Ist ein Asylsuchender über Italien nach Deutschland gelangt, muss das Mittelmeerland ihn eigentlich zurücknehmen. Das verweigert Italien aber seit Jahren. Wird Deutschland dann zuständig? Der EuGH-Generalanwalt antwortet differenziert.
Über kaum etwas besteht in der europäischen Asylpolitik so viel Konsens wie darüber, dass das Dublin-System nicht funktioniert. Staaten mit EU-Außengrenzen wie Italien und Griechenland werden unverhältnismäßig belastet, denn Kern von Dublin ist: Der Staat, in dem eine geflüchtete Person zuerst den Boden der EU betritt, ist für den Asylantrag zuständig. Sind sie bereits in andere EU-Länder weitergereist und haben dort einen Asylantrag gestellt, müssten sie eigentlich rücküberstellt werden. Aber was, wenn der eigentlich zuständige Mitgliedstaat – wie derzeit Italien – die Rücknahme verweigert?
Dann könnte subsidiär der Mitgliedstaat, der das Verfahren zur Ermittlung des zuständigen Mitgliedstaats (Dublin-Verfahren) durchführt, selbst für das Asylverfahren zuständig werden. Denn die Dublin-III-Verordnung sieht einen solchen Übergang der Zuständigkeit in bestimmten Fällen vor, vereinfacht gesprochen bei Unmöglichkeit der Überstellung (Art. 3 Abs. 2) oder nach Ablauf von sechs Monaten (Art. 29 Abs. 2). Es liegt an diesen Regeln, dass das Dublin-System nicht nur in den Staaten mit Außengrenze, sondern auch bei Mitte-rechts-Politikern in Staaten ohne Außengrenze verhasst ist. Unter anderem damit begründet die Bundesregierung ihre Zurückweisungspraxis, die ihrerseits gegen die Dublin-Regeln verstößt.
Dublin ist also aus zwei Richtungen unter Beschuss. Hochhalten können die Regeln in diesen Zeiten allein die Gerichte, verbindlich auslegen kann sie nur der Europäische Gerichtshof (EuGH). Der erhält aktuell Gelegenheit, in einem Fall aus Deutschland über die Rechtsfolgen der italienischen Verweigerungshaltung zu entscheiden. Das Verwaltungsgericht (VG) Sigmaringen will wissen: Wird Deutschland nach Dublin subsidiär zuständig, wenn Italien sich pauschal weigert, die Pflicht zur Auf- und Rücknahme der dort erstmals in die EU eingereisten Geflüchteten einzuhalten?

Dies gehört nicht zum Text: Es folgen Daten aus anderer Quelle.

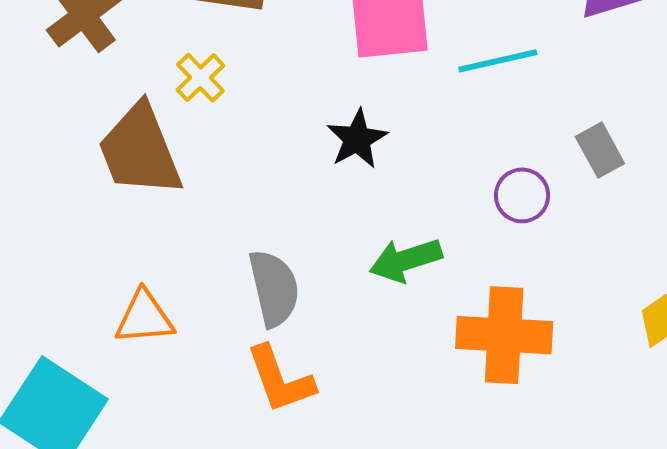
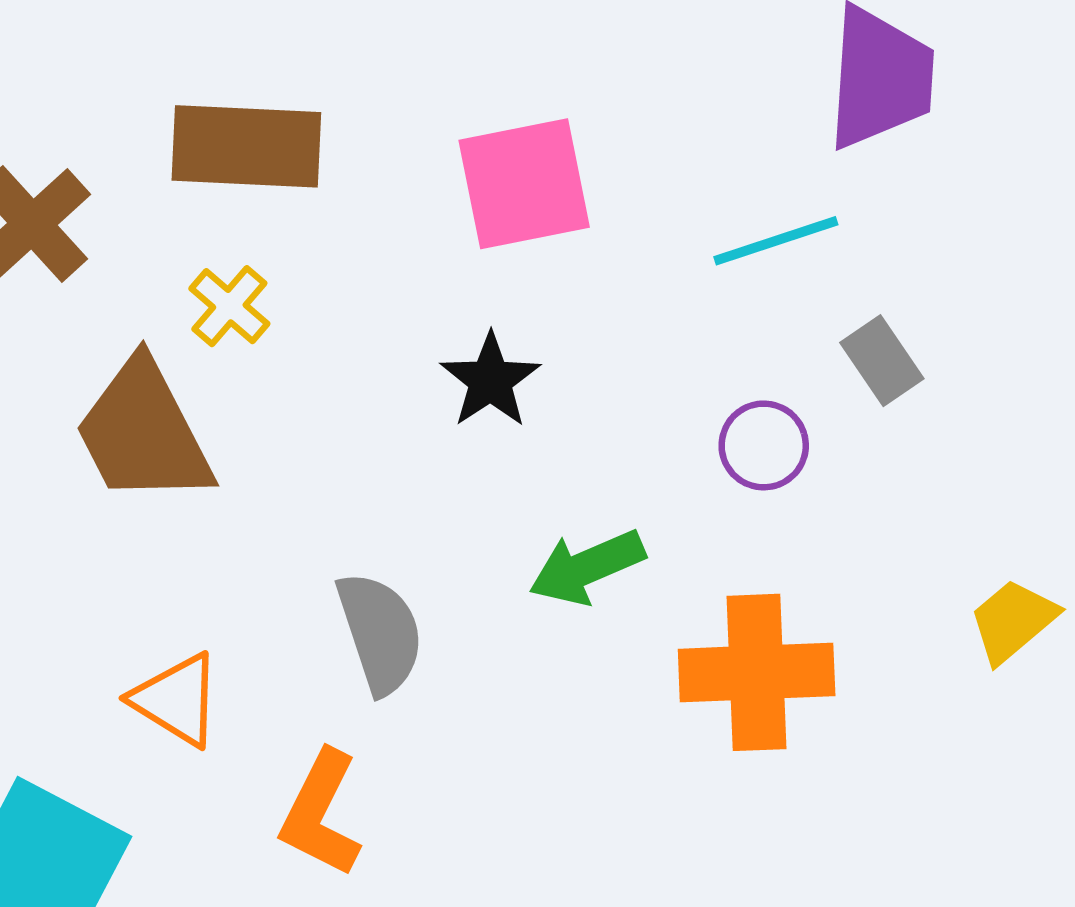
cyan line: (498, 61) -> (776, 241), moved
orange triangle: (144, 318) -> (176, 700), turned 42
orange L-shape: (280, 379) -> (321, 814), moved, turned 52

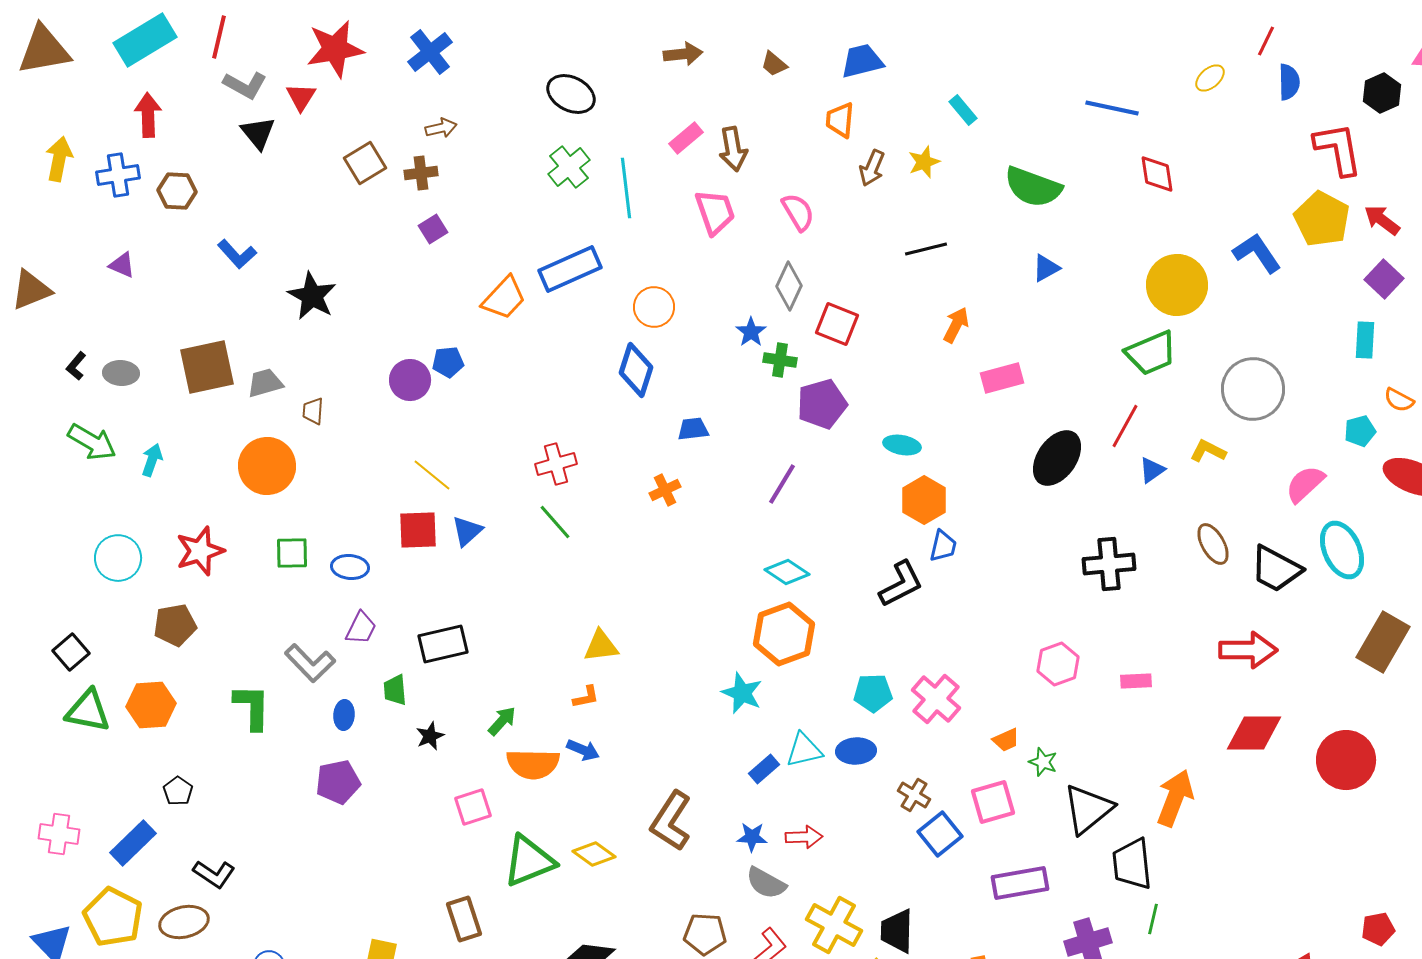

Am Donnerstag hat der zuständige EuGH-Generalanwalt Maciej Szpunar seine Schlussanträge vorgelegt. Die Antwort fällt differenziert aus: Eine tatsächliche oder rechtliche Unmöglichkeit der Rücküberstellung ergebe sich aus Italiens Weigerung nicht; ein Zuständigkeitswechsel wegen Ablaufs der Sechsmonatsfrist sei aber sehr wohl möglich.

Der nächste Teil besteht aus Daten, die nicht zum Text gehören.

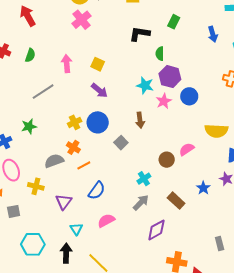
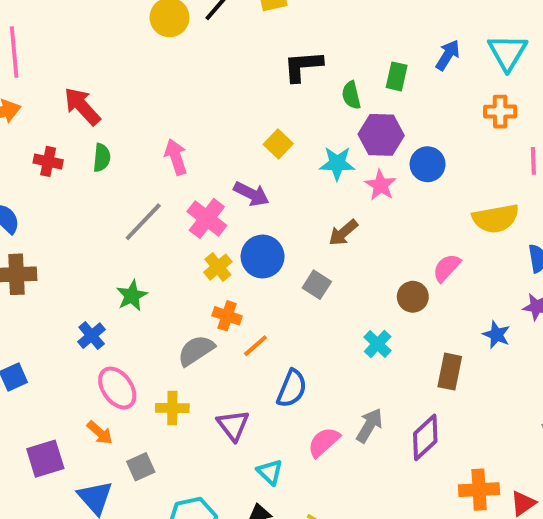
red arrow: (28, 16) -> (82, 106), moved
pink cross: (82, 20) -> (207, 218), moved
green rectangle: (174, 22) -> (397, 76), moved
blue arrow: (213, 34) -> (448, 55), moved, turned -119
yellow square: (98, 64) -> (278, 144), moved, turned 32
brown arrow: (140, 120) -> (343, 233), turned 70
brown rectangle: (176, 201) -> (450, 372), turned 72
gray arrow: (141, 203) -> (369, 425), moved

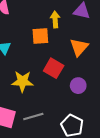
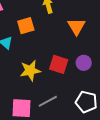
orange square: (40, 36) -> (26, 26), moved
red square: (54, 68) -> (59, 64), moved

EuGH entschied schon 2024 über Italiens Weigerungshaltung
Im Ausgangsfall reiste ein syrischer Staatsangehöriger im April 2023 nach Deutschland ein und stellte dort einen Asylantrag. Weil er laut der Datenbank Eurodac in Italien erstmals europäischen Boden betreten hatte, ersuchte das Bundesamt für Migration und Flüchtlinge (BAMF) Italien um Aufnahme, worauf die dortigen Behörden nicht reagierten. Im Juli lehnte das BAMF den Asylantrag mangels Zuständigkeit als unzulässig ab und ordnete die Abschiebung des Syrers nach Italien an.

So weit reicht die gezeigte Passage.